___ Entries shown

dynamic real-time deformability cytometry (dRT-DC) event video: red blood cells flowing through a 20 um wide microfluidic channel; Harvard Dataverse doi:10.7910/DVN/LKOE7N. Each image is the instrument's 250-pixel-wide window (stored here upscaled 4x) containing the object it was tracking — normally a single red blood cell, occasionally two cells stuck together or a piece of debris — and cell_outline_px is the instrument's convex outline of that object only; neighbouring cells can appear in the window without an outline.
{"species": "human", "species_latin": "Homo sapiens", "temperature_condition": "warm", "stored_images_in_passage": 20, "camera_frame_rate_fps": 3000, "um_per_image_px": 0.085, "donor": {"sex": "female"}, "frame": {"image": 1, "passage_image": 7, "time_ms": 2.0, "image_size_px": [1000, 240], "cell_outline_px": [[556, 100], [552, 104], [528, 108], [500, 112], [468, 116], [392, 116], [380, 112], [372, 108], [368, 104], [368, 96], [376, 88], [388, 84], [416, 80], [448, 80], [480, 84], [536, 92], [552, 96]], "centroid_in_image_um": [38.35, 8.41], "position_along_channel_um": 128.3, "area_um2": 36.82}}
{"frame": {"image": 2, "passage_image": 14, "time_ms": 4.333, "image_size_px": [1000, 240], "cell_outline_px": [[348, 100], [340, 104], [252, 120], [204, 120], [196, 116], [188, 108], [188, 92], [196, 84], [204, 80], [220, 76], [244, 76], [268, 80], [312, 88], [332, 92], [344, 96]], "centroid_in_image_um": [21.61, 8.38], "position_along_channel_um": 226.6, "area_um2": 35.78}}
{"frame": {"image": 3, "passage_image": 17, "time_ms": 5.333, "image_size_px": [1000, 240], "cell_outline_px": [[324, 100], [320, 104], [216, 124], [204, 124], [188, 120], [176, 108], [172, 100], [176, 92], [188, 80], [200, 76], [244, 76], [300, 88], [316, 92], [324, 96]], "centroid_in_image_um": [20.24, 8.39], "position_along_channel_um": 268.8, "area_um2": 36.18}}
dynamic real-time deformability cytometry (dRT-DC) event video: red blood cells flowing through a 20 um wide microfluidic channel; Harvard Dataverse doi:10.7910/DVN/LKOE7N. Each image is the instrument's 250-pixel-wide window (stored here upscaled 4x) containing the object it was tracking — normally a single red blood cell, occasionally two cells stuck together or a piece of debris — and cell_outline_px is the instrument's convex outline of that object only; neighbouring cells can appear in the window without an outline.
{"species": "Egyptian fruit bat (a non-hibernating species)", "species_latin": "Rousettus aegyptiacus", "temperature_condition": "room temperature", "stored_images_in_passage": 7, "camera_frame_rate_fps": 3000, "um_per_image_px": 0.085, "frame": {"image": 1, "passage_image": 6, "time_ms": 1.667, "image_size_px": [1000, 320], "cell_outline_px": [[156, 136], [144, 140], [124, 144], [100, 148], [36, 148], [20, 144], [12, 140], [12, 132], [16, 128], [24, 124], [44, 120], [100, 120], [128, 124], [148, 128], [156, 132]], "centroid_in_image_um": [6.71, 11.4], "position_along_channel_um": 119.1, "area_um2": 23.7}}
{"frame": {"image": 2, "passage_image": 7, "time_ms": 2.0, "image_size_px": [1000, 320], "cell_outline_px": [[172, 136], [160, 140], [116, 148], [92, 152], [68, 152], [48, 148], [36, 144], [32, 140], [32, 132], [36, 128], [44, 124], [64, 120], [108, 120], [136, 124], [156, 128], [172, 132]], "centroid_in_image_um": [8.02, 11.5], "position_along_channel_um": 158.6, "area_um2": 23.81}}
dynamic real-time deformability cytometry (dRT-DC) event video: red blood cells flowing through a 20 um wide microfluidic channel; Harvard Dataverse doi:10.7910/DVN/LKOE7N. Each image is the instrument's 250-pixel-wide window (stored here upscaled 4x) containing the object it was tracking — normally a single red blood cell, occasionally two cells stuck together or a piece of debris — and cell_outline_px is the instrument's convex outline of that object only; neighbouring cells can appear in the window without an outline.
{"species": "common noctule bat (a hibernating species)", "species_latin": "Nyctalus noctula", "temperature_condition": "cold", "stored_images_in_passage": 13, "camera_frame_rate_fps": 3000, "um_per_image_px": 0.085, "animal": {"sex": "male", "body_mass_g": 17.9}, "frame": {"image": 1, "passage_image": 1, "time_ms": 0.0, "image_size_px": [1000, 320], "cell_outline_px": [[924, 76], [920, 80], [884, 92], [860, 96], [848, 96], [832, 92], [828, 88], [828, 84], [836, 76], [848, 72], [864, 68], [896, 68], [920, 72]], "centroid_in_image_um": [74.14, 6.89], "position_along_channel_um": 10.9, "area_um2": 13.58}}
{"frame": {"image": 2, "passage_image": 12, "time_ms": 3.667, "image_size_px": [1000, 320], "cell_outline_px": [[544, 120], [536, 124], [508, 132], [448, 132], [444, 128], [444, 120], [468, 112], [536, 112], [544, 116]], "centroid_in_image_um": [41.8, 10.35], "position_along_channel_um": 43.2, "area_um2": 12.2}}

______

What you are asked to do: Extract the complete listing verbatim.

Written response:
dynamic real-time deformability cytometry (dRT-DC) event video: red blood cells flowing through a 20 um wide microfluidic channel; Harvard Dataverse doi:10.7910/DVN/LKOE7N. Each image is the instrument's 250-pixel-wide window (stored here upscaled 4x) containing the object it was tracking — normally a single red blood cell, occasionally two cells stuck together or a piece of debris — and cell_outline_px is the instrument's convex outline of that object only; neighbouring cells can appear in the window without an outline.
{"species": "human", "species_latin": "Homo sapiens", "temperature_condition": "warm", "stored_images_in_passage": 20, "camera_frame_rate_fps": 3000, "um_per_image_px": 0.085, "donor": {"sex": "female"}, "frame": {"image": 1, "passage_image": 7, "time_ms": 2.0, "image_size_px": [1000, 240], "cell_outline_px": [[556, 100], [552, 104], [528, 108], [500, 112], [468, 116], [392, 116], [380, 112], [372, 108], [368, 104], [368, 96], [376, 88], [388, 84], [416, 80], [448, 80], [480, 84], [536, 92], [552, 96]], "centroid_in_image_um": [38.35, 8.41], "position_along_channel_um": 128.3, "area_um2": 36.82}}
{"frame": {"image": 2, "passage_image": 14, "time_ms": 4.333, "image_size_px": [1000, 240], "cell_outline_px": [[348, 100], [340, 104], [252, 120], [204, 120], [196, 116], [188, 108], [188, 92], [196, 84], [204, 80], [220, 76], [244, 76], [268, 80], [312, 88], [332, 92], [344, 96]], "centroid_in_image_um": [21.61, 8.38], "position_along_channel_um": 226.6, "area_um2": 35.78}}
{"frame": {"image": 3, "passage_image": 17, "time_ms": 5.333, "image_size_px": [1000, 240], "cell_outline_px": [[324, 100], [320, 104], [216, 124], [204, 124], [188, 120], [176, 108], [172, 100], [176, 92], [188, 80], [200, 76], [244, 76], [300, 88], [316, 92], [324, 96]], "centroid_in_image_um": [20.24, 8.39], "position_along_channel_um": 268.8, "area_um2": 36.18}}
dynamic real-time deformability cytometry (dRT-DC) event video: red blood cells flowing through a 20 um wide microfluidic channel; Harvard Dataverse doi:10.7910/DVN/LKOE7N. Each image is the instrument's 250-pixel-wide window (stored here upscaled 4x) containing the object it was tracking — normally a single red blood cell, occasionally two cells stuck together or a piece of debris — and cell_outline_px is the instrument's convex outline of that object only; neighbouring cells can appear in the window without an outline.
{"species": "Egyptian fruit bat (a non-hibernating species)", "species_latin": "Rousettus aegyptiacus", "temperature_condition": "room temperature", "stored_images_in_passage": 7, "camera_frame_rate_fps": 3000, "um_per_image_px": 0.085, "frame": {"image": 1, "passage_image": 6, "time_ms": 1.667, "image_size_px": [1000, 320], "cell_outline_px": [[156, 136], [144, 140], [124, 144], [100, 148], [36, 148], [20, 144], [12, 140], [12, 132], [16, 128], [24, 124], [44, 120], [100, 120], [128, 124], [148, 128], [156, 132]], "centroid_in_image_um": [6.71, 11.4], "position_along_channel_um": 119.1, "area_um2": 23.7}}
{"frame": {"image": 2, "passage_image": 7, "time_ms": 2.0, "image_size_px": [1000, 320], "cell_outline_px": [[172, 136], [160, 140], [116, 148], [92, 152], [68, 152], [48, 148], [36, 144], [32, 140], [32, 132], [36, 128], [44, 124], [64, 120], [108, 120], [136, 124], [156, 128], [172, 132]], "centroid_in_image_um": [8.02, 11.5], "position_along_channel_um": 158.6, "area_um2": 23.81}}
dynamic real-time deformability cytometry (dRT-DC) event video: red blood cells flowing through a 20 um wide microfluidic channel; Harvard Dataverse doi:10.7910/DVN/LKOE7N. Each image is the instrument's 250-pixel-wide window (stored here upscaled 4x) containing the object it was tracking — normally a single red blood cell, occasionally two cells stuck together or a piece of debris — and cell_outline_px is the instrument's convex outline of that object only; neighbouring cells can appear in the window without an outline.
{"species": "common noctule bat (a hibernating species)", "species_latin": "Nyctalus noctula", "temperature_condition": "cold", "stored_images_in_passage": 13, "camera_frame_rate_fps": 3000, "um_per_image_px": 0.085, "animal": {"sex": "male", "body_mass_g": 17.9}, "frame": {"image": 1, "passage_image": 1, "time_ms": 0.0, "image_size_px": [1000, 320], "cell_outline_px": [[924, 76], [920, 80], [884, 92], [860, 96], [848, 96], [832, 92], [828, 88], [828, 84], [836, 76], [848, 72], [864, 68], [896, 68], [920, 72]], "centroid_in_image_um": [74.14, 6.89], "position_along_channel_um": 10.9, "area_um2": 13.58}}
{"frame": {"image": 2, "passage_image": 12, "time_ms": 3.667, "image_size_px": [1000, 320], "cell_outline_px": [[544, 120], [536, 124], [508, 132], [448, 132], [444, 128], [444, 120], [468, 112], [536, 112], [544, 116]], "centroid_in_image_um": [41.8, 10.35], "position_along_channel_um": 43.2, "area_um2": 12.2}}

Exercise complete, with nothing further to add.